Comedian Jon Stewart didn't try for laughs on Thursday night's "Daily Show," and instead spent the half hour talking about peering into an "abyss of the depraved violence" a day after a white man killed nine African-Americans in a Charleston, South Carolina, church.
"I've got nothing for you in terms of jokes and sounds, because of what happened in South Carolina," Stewart said at the start of his usually joke-filled opening monologue. "Maybe if I wasn't nearing the end of the run or this wasn't such a common occurrence, maybe I could have pulled out of the spiral. But I didn't."
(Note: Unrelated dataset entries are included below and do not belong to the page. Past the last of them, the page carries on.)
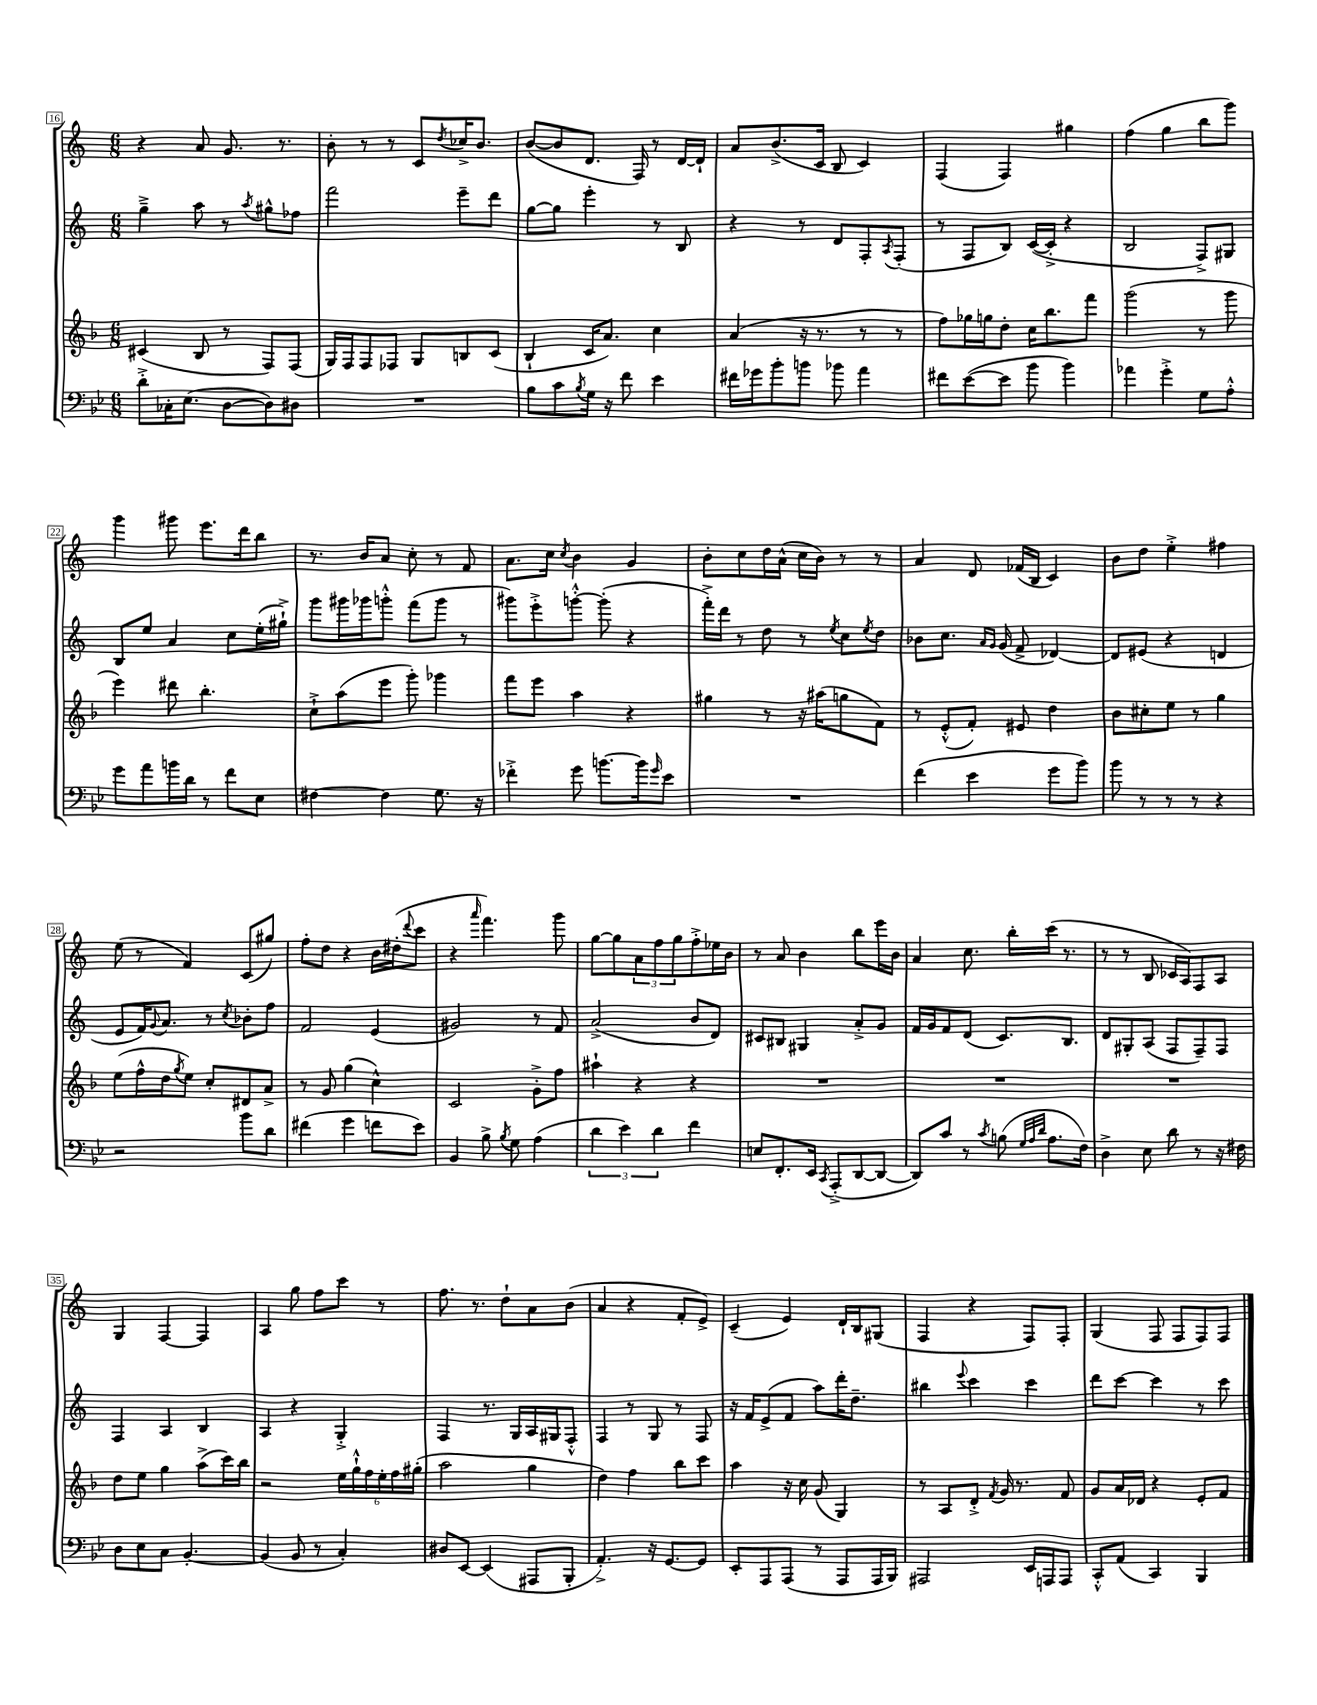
<<
\new StaffGroup <<
\new Staff = "s0" {
    \clef treble \key c \major \numericTimeSignature \time 6/8
    r4 a'8 g'8. r8. |
    b'8-. r8 r8 c'8 \acciaccatura { d''8 } ces''16-> b'8. |
    b'8~( b'8 d'8. f16) r8 d'16~ d'16-! |
    a'8 b'8.->( c'16 b8 c'4) |
    f4( f4) gis''4 |
    f''4( g''4 b''8 g'''8) |
    g'''4 gis'''8 e'''8. d'''16 b''8 |
    r8. b'16 a'8 c''8-. r8 f'8 |
    a'8. c''16 \acciaccatura { c''8 } b'4 g'4 |
    b'8-. c''8 d''16 a'16-^( c''16 b'16) r8 r8 |
    a'4 d'8 fes'16( b16 c'4) |
    b'8 d''8 e''4-.-> fis''4 |
    e''8( r8 f'4) c'8( gis''8) |
    f''8-. d''8 r4 b'16 dis''16-.( \appoggiatura { d'''8 } c'''8 |
    r4 \grace { a'''16 } f'''4.) g'''8 |
    g''8~ g''8 \tuplet 3/2 { a'8 f''8 g''8 } f''8-.-> ees''16 b'16 |
    r8 a'8 b'4 b''8 e'''16 b'16 |
    a'4 c''8. b''16-. c'''16( r8. |
    r8 r8 b8 ces'16 a16) f8 a8 |
    g4 f4~ f4 |
    a4 g''8 f''8 c'''8 r8 |
    f''8. r8. d''8-! a'8 b'8( |
    a'4 r4 f'8-. e'8->) |
    c'4--( e'4) d'16-! b16 gis8( |
    f4 r4 f8) f8-. |
    g4( f8 f8 f8) f8 \bar "|." |
}
\new Staff = "s1" {
    \clef treble \key c \major \numericTimeSignature \time 6/8
    g''4---> a''8 r8 \acciaccatura { a''8 } gis''8-^ fes''8 |
    f'''2 e'''8-- d'''8 |
    g''8~ g''8 e'''4-. r8 b8 |
    r4 r8 d'8 f8-. \acciaccatura { a8 } f8-.( |
    r8 f8 b8) c'16~( c'16-.-> r4 |
    b2 f8->) gis8 |
    b8 e''8 a'4 c''8 e''16-.( gis''16-!->) |
    g'''8 gis'''16 ges'''16 g'''8-.-^ f'''8( g'''8 r8 |
    gis'''8) e'''8-.-> g'''8~-.-^ g'''8-.( r4 |
    f'''16-.->) d'''16 r8 d''8 r8 \acciaccatura { e''8 } c''8 \acciaccatura { e''8 } d''8 |
    bes'8 c''8. \grace { a'16 g'16 } g'16( f'8-> des'4~) |
    des'8 eis'8( r4 d'4 |
    e'8 f'16) \appoggiatura { g'8 } a'8. r8 \acciaccatura { c''8 } bes'8-. f''8 |
    f'2 e'4( |
    gis'2) r8 f'8 |
    a'2->( b'8 d'8) |
    cis'8 bis8 gis4 a'8-.-> g'8 |
    f'16 g'16 f'8 d'8( c'8.) b8. |
    d'8 gis8-. a8( f8 f8--) f8 |
    f4 a4 b4 |
    a4 r4 g4-.-> |
    f4 r8. g16 a16 gis16 f8-.-^ |
    f4 r8 g8 r8 f8 |
    r16 f'16 e'8->( f'8 a''8) d'''16-. d''8.-- |
    bis''4 \appoggiatura { e'''8 } c'''4 c'''4 |
    d'''8 c'''8~ c'''4 r8 c'''8 \bar "|." |
}
\new Staff = "s2" {
    \clef treble \key f \major \numericTimeSignature \time 6/8
    cis'4( bes8 r8 f8) f8( |
    g16) f16 f8 fes8 g8 b8 c'8( |
    bes4-! c'16 a'8.) c''4 |
    a'4( r16 r8. r8 r8 |
    f''8) ges''16 g''16 d''8-. c''16 bes''8. f'''8 |
    g'''2( r8 g'''8 |
    e'''4) dis'''8 bes''4.-. |
    c''8-!-> a''8( e'''8 g'''8-.) ges'''4 |
    f'''8 e'''8 a''4 r4 |
    gis''4 r8 r16 ais''16( g''8 f'8) |
    r8 e'8-.-^( f'8-.) eis'8 d''4 |
    bes'8 cis''8-. e''8 r8 g''4 |
    e''8( f''16-^ d''16 \acciaccatura { g''8 } e''8) c''8-. dis'8 a'8-> |
    r8 g'8 g''4( c''4-^) |
    c'2 g'8-.-> f''8 |
    ais''4-! r4 r4 |
    R2. |
    R2. |
    R2. |
    d''8 e''8 g''4 a''8->( c'''16) bes''16 |
    r2 \tuplet 6/4 { e''16 g''16-!-^ f''16 e''16-. f''16 gis''16-.( } |
    a''2 g''4 |
    d''4) f''4 bes''8 c'''8 |
    a''4 r16 c''16 g'8( g4) |
    r8 a8 d'8-.-> \acciaccatura { f'8 } g'16 r8. f'8 |
    g'8 a'16 des'16 r4 e'8-. f'8 \bar "|." |
}
\new Staff = "s3" {
    \clef bass \key bes \major \numericTimeSignature \time 6/8
    d'8-.-> ces16-. ees8.( d8~ d8) dis8 |
    R2. |
    bes8 c'8 \acciaccatura { bes8 } g16 r16 f'8 ees'4 |
    fis'16 ges'16 bes'8-. b'8 bes'8 a'4 |
    fis'8 ees'8~( ees'8 bes'8 bes'4) |
    aes'4 g'4-.-> g8 a8-.-^ |
    g'8 a'8 b'16 d'16 r8 f'8 ees8 |
    fis4~ fis4 g8. r16 |
    fes'4-.-> g'8 b'8.~ b'16 \grace { g'16 } ees'8 |
    R2. |
    f'4( ees'4 g'8 bes'8) |
    bes'8 r8 r8 r8 r4 |
    r2 bes'8 d'8 |
    fis'4( g'4 f'8 ees'8) |
    bes,4 bes8-> \acciaccatura { bes8 } g8 a4( |
    \tuplet 3/2 { d'4 ees'4) d'4 } f'4 |
    e8 f,8.-. ees,16 \acciaccatura { c,8 } a,,8-.->( d,8~ d,8~ |
    d,8) c'8 r8 \acciaccatura { c'8 } b8( \grace { g32 a32 d'32 } a8. f16) |
    d4-> ees8 d'8 r8 r16 fis16 |
    d8 ees8 c8 bes,4.~-. |
    bes,4( bes,8 r8 c4-.) |
    dis8 ees,8~ ees,4( ais,,8 bes,,8-. |
    a,4.-.->) r16 g,8.~ g,8 |
    ees,8-. a,,8 a,,8( r8 a,,8 a,,16 bes,,16) |
    ais,,2 ees,16 a,,16 a,,8 |
    c,8-.-^ a,8( c,4) bes,,4 \bar "|." |
}
>>
>>
\layout { \context { \Score currentBarNumber = #16 \override BarNumber.stencil = #(make-stencil-boxer 0.1 0.3 ly:text-interface::print) } }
Stewart, who is set to leaves the show in August, said he only has "nothing other than just sadness once again that we have to peer into the abyss of the depraved violence we do to each other and the nexus of a gaping racial wound that will not heal yet we pretend doesn't exist."
He was pessimistic that anything would change despite the unspeakable violence inside the Emanuel AME Church at the end of a Bible study session. "I'm confident though that by acknowledging it -- by staring into that and seeing it for what it is - we still won't do jacks--t. Yeah. That's us."
Dylann Roof, 21, allegedly wanted to trigger a race war in the United States with the terror attack, law enforcement sources told CNN. A woman who survived the shooting said Roof told one of his male victims before killing him that "you've raped our women, and you are taking over the country... I have to do what I have to do.
Charleston Church Shooter Hoped To Trigger US Race War: Sources
"What blows my mind is the disparity of response between when we think people that are foreign are going to kill us and us killing ourselves," Stewart said.
He criticized news coverage go the attack. "I heard someone on the news say, 'Tragedy has visited this church,'" he said. "This wasn't a tornado. This was racist. I hate to even use this pun, but this one is black and white. There's no nuance here. But we're going to keep pretending."
Stewart also criticized South Carolina's government for maintaining symbols of the civil war waged by the state to defend the enslavement of blacks. "The Confederate flag flies over South Carolina. And the roads are named for Confederate generals. And the white guy is the one who feels like his country is being taken away from him. We're bringing it on ourselves."
The remainder of the show was an interview with Malala Yousafzai, the 17-year-old Pakistani who won the Nobel Peace Prize for her peace activism after she was shot by terrorists.